« Le réchauffement climatique renforce la puissance des typhons »

mercredi 10 décembre 2014.
Source : Le Monde
 

Comment et pourquoi s’est formé le typhon des Philippines ? Réponse avec Fabrice Chauvin, chercheur au Centre national de recherches météorologiques et spécialiste des cyclones.

Audrey Garric – Comment se forment les typhons ?

Fabrice Chauvin : Les cyclones, qualifiés de typhons dans le Pacifique et d’ouragans dans l’Atlantique, sont des perturbations à circulation tourbillonnaire, qui prennent forme dans les océans des régions tropicales quand plusieurs conditions sont réunies. Il faut tout d’abord que la température de la surface de la mer soit élevée, c’est-à-dire en général supérieure à 26° C sur au moins 50 mètres de profondeur.

Ensuite, l’atmosphère doit être instable pour favoriser les phénomènes de convection : un courant d’air ascendant se met en place, soulevant des particules des basses couches de l’atmosphère pour les redistribuer en haute altitude, jusqu’au sommet de la troposphère (15 km d’altitude). En condensant, ces particules provoquent des pluies. Cette ascendance entraîne par ailleurs une baisse de pression en bas, vers la surface de la mer.

Les vents doivent par ailleurs être relativement homogènes de la surface de la mer jusqu’aux sommets nuageux pour permettre au cyclone de se structurer et se renforcer. Les phénomènes de cisaillement vertical des vents (différences d’intensité selon l’altitude) sont au contraire des inhibiteurs de cyclones.

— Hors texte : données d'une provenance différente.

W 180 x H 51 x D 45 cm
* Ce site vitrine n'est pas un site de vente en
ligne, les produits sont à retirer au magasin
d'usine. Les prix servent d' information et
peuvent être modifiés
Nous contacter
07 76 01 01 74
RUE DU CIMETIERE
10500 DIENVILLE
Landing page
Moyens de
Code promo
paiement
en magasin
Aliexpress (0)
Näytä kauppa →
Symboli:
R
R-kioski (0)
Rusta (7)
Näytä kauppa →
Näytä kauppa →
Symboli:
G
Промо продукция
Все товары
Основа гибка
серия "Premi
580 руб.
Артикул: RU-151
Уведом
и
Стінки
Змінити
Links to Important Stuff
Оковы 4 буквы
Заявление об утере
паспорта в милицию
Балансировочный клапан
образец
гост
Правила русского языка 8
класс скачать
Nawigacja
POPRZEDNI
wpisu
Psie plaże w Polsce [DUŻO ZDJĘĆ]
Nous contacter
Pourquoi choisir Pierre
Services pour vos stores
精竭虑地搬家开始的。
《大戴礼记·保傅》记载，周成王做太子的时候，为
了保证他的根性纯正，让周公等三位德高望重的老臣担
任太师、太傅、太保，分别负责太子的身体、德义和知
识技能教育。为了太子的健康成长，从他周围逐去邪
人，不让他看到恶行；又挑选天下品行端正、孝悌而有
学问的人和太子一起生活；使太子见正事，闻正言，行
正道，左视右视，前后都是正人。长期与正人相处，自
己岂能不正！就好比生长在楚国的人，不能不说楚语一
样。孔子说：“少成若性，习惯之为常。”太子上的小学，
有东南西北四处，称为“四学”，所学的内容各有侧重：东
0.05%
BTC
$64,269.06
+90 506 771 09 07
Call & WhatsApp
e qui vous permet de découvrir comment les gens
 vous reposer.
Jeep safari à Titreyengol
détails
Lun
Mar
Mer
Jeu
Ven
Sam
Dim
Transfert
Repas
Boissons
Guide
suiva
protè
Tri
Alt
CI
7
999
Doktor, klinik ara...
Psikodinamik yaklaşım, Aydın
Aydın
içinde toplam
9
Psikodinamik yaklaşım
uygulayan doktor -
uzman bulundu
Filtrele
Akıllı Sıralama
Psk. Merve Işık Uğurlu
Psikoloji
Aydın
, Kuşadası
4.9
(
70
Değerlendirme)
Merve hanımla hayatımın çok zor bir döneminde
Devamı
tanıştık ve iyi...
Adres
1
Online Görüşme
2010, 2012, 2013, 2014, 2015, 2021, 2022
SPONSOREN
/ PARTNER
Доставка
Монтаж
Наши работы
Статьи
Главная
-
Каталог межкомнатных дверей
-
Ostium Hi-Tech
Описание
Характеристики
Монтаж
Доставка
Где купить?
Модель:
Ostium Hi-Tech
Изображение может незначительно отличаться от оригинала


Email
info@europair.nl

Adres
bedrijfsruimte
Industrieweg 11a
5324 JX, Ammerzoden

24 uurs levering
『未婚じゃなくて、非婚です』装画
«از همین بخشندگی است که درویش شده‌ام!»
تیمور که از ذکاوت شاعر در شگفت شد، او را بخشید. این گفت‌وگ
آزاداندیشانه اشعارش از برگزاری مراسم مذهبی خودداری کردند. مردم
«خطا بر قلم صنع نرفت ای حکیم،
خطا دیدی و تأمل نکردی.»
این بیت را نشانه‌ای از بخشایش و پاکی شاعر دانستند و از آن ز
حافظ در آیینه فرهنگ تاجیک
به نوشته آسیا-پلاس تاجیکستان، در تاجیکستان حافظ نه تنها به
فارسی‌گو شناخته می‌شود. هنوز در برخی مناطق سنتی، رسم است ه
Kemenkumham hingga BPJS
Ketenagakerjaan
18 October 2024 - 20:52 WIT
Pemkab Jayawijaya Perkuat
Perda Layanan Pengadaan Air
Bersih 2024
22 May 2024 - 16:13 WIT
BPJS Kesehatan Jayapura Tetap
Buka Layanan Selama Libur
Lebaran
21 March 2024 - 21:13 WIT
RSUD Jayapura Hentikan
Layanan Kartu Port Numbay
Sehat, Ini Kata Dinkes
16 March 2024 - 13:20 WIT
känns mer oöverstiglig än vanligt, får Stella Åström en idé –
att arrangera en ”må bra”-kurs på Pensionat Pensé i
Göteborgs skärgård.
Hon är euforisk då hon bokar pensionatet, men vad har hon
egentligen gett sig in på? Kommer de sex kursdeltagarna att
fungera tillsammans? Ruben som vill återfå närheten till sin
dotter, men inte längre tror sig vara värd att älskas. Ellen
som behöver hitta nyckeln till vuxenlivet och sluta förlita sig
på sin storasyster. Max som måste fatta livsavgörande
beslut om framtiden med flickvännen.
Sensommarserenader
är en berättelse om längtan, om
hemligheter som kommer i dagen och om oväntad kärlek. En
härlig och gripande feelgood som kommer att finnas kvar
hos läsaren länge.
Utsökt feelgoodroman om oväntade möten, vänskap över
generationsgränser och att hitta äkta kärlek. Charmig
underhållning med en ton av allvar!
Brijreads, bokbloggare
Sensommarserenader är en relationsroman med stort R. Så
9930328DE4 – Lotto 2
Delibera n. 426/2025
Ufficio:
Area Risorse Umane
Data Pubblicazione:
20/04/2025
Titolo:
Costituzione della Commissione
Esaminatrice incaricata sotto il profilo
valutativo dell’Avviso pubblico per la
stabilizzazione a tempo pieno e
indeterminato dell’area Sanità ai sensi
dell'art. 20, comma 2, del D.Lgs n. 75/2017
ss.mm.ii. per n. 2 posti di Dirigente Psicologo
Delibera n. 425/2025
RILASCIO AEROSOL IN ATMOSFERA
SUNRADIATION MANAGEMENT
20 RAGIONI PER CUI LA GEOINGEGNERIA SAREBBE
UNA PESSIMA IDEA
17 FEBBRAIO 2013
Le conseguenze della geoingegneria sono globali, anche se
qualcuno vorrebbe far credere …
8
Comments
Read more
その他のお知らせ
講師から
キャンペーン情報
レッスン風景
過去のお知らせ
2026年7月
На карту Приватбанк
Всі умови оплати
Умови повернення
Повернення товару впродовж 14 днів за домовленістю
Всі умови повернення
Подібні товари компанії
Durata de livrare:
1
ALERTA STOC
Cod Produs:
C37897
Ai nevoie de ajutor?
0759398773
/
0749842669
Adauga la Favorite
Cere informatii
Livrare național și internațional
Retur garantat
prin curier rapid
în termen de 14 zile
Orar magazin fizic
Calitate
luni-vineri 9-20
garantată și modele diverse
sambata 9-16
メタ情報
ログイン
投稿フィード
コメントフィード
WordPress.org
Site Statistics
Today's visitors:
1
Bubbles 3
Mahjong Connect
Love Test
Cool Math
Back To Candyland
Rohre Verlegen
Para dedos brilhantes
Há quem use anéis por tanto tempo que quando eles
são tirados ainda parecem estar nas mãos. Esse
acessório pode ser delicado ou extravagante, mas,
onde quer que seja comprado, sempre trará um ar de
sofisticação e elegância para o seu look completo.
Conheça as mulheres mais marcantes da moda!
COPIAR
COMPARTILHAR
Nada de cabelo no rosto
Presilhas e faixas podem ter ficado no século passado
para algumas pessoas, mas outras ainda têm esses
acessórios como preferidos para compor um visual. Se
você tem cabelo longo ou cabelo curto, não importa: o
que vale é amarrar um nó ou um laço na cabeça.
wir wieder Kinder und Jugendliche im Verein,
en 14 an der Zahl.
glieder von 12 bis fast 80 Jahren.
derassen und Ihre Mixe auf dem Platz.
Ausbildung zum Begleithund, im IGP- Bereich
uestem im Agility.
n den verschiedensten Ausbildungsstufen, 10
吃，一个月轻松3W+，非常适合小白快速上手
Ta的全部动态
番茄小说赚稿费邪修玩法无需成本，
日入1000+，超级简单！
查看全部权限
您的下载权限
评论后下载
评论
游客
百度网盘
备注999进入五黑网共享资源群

Enfin, l’élément déclencheur est un phénomène de tourbillon de la masse d’air, sous l’effet, entre autres, de la force de Coriolis. Elle tourne dans le sens des aiguilles d’une montre dans l’hémisphère sud et dans le sens inverse dans l’hémisphère nord.

Comment se classent-ils et quelle est leur fréquence ?

Quand les vents les plus soutenus ne dépassent pas 63 km/h (17 m/s), on parle de dépression tropicale. Elles sont numérotées, à partir de la première de l’année. Les vents étant faibles, les risques seront induits essentiellement par les pluies fortes, voire intenses.

Entre 63 et 117 km/h (33 m/s), on parle de tempête tropicale. On lui attribue un prénom. Si les pluies sont toujours à craindre, les vents commencent eux aussi à faire des dégâts, et avec eux la mer devient dangereuse. On compte en moyenne 80 systèmes de tempêtes par an, selon les variations d’El Niño et de La Niña, qui entraînent des anomalies de températures dans les océans.

Si les vents dépassent ce seuil de 117 km/h, c’est alors un typhon ou un ouragan, qui provoquent de très nombreux dégâts. Ils sont classés dans 5 catégories sur l’échelle de Saffir-Simpson, en fonction de la force de leurs vents. On en dénombre environ 45 chaque année, essentiellement dans le nord-ouest du Pacifique (17 par an), les Caraïbes ou le sud de l’océan indien. Ils se forment surtout de juillet à octobre dans l’hémisphère nord et de novembre à mars dans l’hémisphère sud.

Pourquoi la région du sud-est de l’Asie est-elle particulièrement touchée par les typhons ?

Les typhons s’y forment plus facilement car le Pacifique est le plus grand bassin océanique. Ils peuvent ainsi se renforcer plus longuement grâce à l’humidité de la zone sans rencontrer de continent qui entraînerait une décroissance de leur force. Les eaux du Pacifique sont par ailleurs plus chaudes – elles peuvent atteindre jusqu’à 30°C – plus longtemps dans l’année.

Peut-on facilement les prévoir ?

Les cyclones étant des phénomènes thermodynamiques, leurs évolutions sont précisément suivies, grâce à des modèles météorologiques et aux observations satellites. On les repère dès la formation de la dépression et on les voit se transformer en tempête ou typhon. Le seul élément difficile à prévoir est leur trajectoire. Il faut alors prévoir des cônes de trajectoires qui déterminent des probabilités.

Quelles sont les conséquences du réchauffement climatique sur les cyclones ?

Il y a un consensus de la communauté scientifique pour observer une légère baisse du nombre de cyclones avec l’augmentation de la température du globe. Mais dans le même temps, on note une hausse des cyclones les plus intenses, qui s’explique notamment par l’augmentation des températures des océans et la montée du niveau des eaux. On va aller vers des phénomènes plus puissants, associés à des pluies plus intenses, d’environ 20 % supérieures.